GOAL OF THE EXERCISE:
Reproduce the passage on benign lung masses word for word from "The Indeterminate Solitary" to "solitary pulmonary nodule.".

[DOCUMENT EXTRACT Boundary: Start]

Benign lung masses comprise a heterogeneous group of tumors that are defined by their lack of malignant features histologically and their nonaggressive clinical behavior. This is evidenced by the absence of invasion into surrounding tissue planes or metastatic spread to other structures. In a classic study, Martini1, who investigated the Memorial Sloan Kettering experience, demonstrated that less than 1% of resected lung lesions are benign. More recent reports have shown that despite advances in preoperative imaging and assessment, up to 9% of nodules suspected of being malignant prior to resection are found to be benign.2 Increasing utilization of CT scanning for lung cancer screening as well as for other cardiopulmonary diagnostic purposes has led to an increase in the number of patients being identified with pulmonary nodules. Given the overall low incidence of these tumors, differentiating a benign from a malignant lung mass can sometimes be difficult. Using a combination of clinical tools including a detailed history and physical examination, laboratory workup, radiographic imaging, and tissue sampling techniques, it is often possible to achieve an accurate assessment of a benign lung mass. It is this evaluation and correct characterization of an indeterminate pulmonary nodule that is invaluable in guiding treatment planning as well as assessing the overall prognosis of the patient.
The Indeterminate Solitary Pulmonary Nodule
The solitary pulmonary nodule is a rounded lesion with well-demarcated margins. Its size may vary from a few millimeters to a few centimeters. Two features are particularly helpful in making the distinction between benign and malignant lesions: (1) Nodules with doubling times of less than 10 days or more than 450 days are most likely benign, and (2) calcifications seen on a chest radiograph or CT scan with fine cuts through the tumor that exhibit a central, diffuse, speckled, laminar, or popcorn pattern most likely reflect a benign mass, whereas eccentric calcifications are more characteristic of malignancy. Various diagnostic modalities are available and used to differentiate between benign and malignant lung lesions presenting as a solitary pulmonary nodule.

[DOCUMENT EXTRACT Boundary: End]
[ENTRIES SUPPLIED Boundary: Start]

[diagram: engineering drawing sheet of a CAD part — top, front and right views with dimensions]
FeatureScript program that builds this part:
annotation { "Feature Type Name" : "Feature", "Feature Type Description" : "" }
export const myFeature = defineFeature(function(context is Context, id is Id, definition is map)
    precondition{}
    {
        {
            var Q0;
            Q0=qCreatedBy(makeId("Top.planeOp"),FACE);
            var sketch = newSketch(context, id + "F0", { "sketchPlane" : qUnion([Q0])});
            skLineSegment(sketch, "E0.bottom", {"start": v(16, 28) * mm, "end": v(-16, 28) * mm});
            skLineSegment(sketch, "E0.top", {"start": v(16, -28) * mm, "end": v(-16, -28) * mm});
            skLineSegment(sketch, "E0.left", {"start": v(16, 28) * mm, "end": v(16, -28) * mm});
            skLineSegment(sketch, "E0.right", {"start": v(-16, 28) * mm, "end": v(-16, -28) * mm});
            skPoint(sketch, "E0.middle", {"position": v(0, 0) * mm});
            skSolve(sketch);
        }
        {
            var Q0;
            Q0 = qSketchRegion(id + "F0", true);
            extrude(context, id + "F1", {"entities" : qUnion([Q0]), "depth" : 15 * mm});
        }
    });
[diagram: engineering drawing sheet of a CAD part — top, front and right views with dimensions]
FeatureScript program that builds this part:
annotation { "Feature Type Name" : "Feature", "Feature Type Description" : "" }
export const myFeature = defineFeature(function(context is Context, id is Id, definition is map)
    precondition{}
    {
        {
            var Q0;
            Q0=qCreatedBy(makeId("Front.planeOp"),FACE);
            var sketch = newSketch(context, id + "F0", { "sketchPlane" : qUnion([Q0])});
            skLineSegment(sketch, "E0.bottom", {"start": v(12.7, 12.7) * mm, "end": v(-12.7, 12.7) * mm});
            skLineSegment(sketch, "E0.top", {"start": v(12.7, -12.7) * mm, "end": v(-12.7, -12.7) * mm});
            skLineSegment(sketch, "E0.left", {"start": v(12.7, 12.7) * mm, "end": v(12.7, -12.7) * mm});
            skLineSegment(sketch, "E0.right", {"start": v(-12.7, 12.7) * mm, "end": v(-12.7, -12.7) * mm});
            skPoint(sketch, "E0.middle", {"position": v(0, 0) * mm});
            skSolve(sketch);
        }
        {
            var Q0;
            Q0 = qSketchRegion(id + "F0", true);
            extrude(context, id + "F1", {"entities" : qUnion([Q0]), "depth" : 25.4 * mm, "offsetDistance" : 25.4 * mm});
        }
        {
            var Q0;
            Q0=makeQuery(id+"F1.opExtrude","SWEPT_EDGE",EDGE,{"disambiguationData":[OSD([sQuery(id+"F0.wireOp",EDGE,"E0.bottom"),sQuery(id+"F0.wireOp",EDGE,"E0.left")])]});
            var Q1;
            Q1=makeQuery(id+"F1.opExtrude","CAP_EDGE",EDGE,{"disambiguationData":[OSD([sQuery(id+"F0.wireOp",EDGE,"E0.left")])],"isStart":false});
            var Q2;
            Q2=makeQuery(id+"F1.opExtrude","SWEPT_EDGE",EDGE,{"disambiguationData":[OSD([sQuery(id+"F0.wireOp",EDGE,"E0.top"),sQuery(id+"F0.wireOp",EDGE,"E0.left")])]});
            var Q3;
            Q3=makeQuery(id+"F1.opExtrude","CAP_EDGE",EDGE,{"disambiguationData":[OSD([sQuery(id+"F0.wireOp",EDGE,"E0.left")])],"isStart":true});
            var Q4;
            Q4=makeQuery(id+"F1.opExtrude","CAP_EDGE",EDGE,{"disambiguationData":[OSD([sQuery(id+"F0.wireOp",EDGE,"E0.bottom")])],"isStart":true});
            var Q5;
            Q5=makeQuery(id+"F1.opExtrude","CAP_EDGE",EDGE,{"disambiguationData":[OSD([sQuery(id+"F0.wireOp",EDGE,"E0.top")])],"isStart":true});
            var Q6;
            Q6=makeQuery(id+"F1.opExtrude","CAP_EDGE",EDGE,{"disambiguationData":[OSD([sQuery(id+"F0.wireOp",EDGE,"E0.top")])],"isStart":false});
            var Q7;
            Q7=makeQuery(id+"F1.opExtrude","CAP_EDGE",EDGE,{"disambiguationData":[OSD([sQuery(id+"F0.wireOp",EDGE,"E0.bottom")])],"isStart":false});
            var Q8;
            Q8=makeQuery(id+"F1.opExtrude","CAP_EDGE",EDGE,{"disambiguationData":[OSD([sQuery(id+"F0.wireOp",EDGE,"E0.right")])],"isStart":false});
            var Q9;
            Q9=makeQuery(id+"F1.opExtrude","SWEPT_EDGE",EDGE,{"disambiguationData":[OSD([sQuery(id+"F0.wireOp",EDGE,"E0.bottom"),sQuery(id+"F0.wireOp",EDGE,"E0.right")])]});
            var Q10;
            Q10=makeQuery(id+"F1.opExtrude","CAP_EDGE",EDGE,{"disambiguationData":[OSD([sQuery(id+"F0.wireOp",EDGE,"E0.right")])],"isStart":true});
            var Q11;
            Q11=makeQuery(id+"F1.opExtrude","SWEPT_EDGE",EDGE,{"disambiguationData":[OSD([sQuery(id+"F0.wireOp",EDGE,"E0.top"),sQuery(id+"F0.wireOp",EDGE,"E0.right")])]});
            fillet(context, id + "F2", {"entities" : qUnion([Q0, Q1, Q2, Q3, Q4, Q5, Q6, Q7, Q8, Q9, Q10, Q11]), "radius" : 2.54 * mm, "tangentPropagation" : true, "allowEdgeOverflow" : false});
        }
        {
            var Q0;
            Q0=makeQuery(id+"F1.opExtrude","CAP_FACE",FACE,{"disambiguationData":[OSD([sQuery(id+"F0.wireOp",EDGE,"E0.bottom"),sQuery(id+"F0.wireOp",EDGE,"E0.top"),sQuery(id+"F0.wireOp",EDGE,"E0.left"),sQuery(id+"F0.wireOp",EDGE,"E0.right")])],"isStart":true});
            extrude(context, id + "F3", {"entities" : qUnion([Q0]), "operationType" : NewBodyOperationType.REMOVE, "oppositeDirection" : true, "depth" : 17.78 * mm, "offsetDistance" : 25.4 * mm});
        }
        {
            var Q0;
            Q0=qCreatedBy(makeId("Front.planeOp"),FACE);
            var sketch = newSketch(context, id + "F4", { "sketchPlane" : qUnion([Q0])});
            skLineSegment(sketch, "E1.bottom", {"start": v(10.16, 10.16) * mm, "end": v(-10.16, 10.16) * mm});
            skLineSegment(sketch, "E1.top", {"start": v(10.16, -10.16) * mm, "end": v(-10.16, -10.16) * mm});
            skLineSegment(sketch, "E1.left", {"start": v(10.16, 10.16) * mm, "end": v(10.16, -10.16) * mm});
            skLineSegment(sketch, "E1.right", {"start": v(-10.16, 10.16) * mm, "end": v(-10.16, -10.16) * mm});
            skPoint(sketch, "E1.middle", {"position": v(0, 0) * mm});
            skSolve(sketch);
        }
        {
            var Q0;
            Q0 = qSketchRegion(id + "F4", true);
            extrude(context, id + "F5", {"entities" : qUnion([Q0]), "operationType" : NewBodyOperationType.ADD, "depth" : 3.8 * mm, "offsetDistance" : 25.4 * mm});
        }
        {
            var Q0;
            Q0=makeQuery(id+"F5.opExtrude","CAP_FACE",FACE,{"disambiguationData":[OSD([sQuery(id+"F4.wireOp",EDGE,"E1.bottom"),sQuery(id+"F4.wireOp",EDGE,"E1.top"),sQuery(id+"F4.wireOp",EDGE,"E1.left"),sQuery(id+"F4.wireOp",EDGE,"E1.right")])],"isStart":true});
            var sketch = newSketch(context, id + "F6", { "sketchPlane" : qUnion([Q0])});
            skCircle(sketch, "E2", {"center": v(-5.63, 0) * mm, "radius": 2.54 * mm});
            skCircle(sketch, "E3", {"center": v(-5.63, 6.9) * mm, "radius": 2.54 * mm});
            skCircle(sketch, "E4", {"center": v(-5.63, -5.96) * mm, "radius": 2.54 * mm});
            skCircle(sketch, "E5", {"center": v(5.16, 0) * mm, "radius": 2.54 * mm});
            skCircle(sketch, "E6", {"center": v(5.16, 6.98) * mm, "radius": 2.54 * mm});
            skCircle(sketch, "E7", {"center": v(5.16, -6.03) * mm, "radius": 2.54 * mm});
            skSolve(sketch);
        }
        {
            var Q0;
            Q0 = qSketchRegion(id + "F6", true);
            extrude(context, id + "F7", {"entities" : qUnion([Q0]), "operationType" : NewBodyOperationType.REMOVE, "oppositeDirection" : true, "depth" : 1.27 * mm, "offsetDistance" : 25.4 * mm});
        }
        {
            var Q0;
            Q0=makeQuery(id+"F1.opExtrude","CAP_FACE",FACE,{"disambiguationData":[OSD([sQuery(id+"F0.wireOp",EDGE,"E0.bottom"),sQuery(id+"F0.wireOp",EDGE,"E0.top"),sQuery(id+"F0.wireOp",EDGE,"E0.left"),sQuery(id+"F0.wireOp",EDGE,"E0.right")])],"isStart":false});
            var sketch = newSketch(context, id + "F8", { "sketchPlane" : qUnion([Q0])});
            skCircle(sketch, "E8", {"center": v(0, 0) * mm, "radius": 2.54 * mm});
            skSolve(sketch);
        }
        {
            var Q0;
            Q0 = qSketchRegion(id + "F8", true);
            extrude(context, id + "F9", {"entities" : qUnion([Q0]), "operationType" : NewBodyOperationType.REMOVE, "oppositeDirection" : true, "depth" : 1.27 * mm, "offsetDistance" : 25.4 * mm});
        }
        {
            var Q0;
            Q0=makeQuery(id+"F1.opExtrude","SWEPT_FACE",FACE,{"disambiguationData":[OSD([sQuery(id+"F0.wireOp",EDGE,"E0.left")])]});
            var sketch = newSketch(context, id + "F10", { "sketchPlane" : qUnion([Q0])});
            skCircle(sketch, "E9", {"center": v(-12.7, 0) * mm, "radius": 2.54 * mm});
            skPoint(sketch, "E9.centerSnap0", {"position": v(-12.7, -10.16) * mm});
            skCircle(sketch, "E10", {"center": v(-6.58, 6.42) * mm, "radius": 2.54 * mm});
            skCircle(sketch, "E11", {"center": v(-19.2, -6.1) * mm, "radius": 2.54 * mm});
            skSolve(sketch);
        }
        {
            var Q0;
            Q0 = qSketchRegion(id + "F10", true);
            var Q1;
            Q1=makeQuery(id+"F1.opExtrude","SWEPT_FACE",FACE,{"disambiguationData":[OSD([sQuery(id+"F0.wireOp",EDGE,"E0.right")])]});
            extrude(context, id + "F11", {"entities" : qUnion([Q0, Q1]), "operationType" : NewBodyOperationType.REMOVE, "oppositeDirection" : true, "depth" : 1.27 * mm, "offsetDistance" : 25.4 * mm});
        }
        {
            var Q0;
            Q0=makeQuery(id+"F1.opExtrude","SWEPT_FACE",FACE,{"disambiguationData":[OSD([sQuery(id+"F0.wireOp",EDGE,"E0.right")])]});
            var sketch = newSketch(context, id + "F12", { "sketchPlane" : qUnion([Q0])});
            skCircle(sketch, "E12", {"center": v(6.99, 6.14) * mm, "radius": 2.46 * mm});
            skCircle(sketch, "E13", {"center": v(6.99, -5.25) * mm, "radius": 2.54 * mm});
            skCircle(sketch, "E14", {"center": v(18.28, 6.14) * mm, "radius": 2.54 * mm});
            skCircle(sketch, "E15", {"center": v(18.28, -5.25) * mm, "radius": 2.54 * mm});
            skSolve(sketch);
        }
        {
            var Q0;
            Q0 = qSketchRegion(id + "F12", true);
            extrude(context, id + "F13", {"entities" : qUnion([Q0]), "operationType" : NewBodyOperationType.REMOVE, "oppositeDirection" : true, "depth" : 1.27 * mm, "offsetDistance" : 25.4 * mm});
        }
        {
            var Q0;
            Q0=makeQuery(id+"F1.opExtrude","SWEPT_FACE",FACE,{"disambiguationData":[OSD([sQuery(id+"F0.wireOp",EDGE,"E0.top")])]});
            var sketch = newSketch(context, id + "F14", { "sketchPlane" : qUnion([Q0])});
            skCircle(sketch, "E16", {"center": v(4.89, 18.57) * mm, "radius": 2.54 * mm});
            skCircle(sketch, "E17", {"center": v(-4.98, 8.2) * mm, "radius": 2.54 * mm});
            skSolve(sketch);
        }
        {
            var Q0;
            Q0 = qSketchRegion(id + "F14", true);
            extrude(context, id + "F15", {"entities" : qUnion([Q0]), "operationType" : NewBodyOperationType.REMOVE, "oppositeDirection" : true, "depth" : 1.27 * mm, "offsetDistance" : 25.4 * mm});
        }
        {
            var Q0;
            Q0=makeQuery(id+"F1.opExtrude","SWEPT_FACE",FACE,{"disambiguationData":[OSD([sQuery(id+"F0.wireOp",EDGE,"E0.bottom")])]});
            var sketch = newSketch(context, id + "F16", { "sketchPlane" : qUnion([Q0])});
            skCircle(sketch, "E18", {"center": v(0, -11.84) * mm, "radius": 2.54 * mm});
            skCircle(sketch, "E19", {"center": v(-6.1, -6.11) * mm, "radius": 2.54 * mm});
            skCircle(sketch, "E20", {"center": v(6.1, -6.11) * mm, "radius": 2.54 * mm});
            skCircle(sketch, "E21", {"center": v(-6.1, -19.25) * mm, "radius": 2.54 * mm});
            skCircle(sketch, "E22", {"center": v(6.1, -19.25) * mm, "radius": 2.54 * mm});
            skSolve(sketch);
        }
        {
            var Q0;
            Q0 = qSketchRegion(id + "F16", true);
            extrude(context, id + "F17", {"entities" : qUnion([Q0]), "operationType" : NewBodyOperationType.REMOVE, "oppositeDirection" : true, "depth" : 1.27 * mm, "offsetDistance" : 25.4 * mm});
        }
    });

[ENTRIES SUPPLIED Boundary: End]

RESULT OF THE EXERCISE:
The Indeterminate Solitary Pulmonary Nodule
The solitary pulmonary nodule is a rounded lesion with well-demarcated margins. Its size may vary from a few millimeters to a few centimeters. Two features are particularly helpful in making the distinction between benign and malignant lesions: (1) Nodules with doubling times of less than 10 days or more than 450 days are most likely benign, and (2) calcifications seen on a chest radiograph or CT scan with fine cuts through the tumor that exhibit a central, diffuse, speckled, laminar, or popcorn pattern most likely reflect a benign mass, whereas eccentric calcifications are more characteristic of malignancy. Various diagnostic modalities are available and used to differentiate between benign and malignant lung lesions presenting as a solitary pulmonary nodule.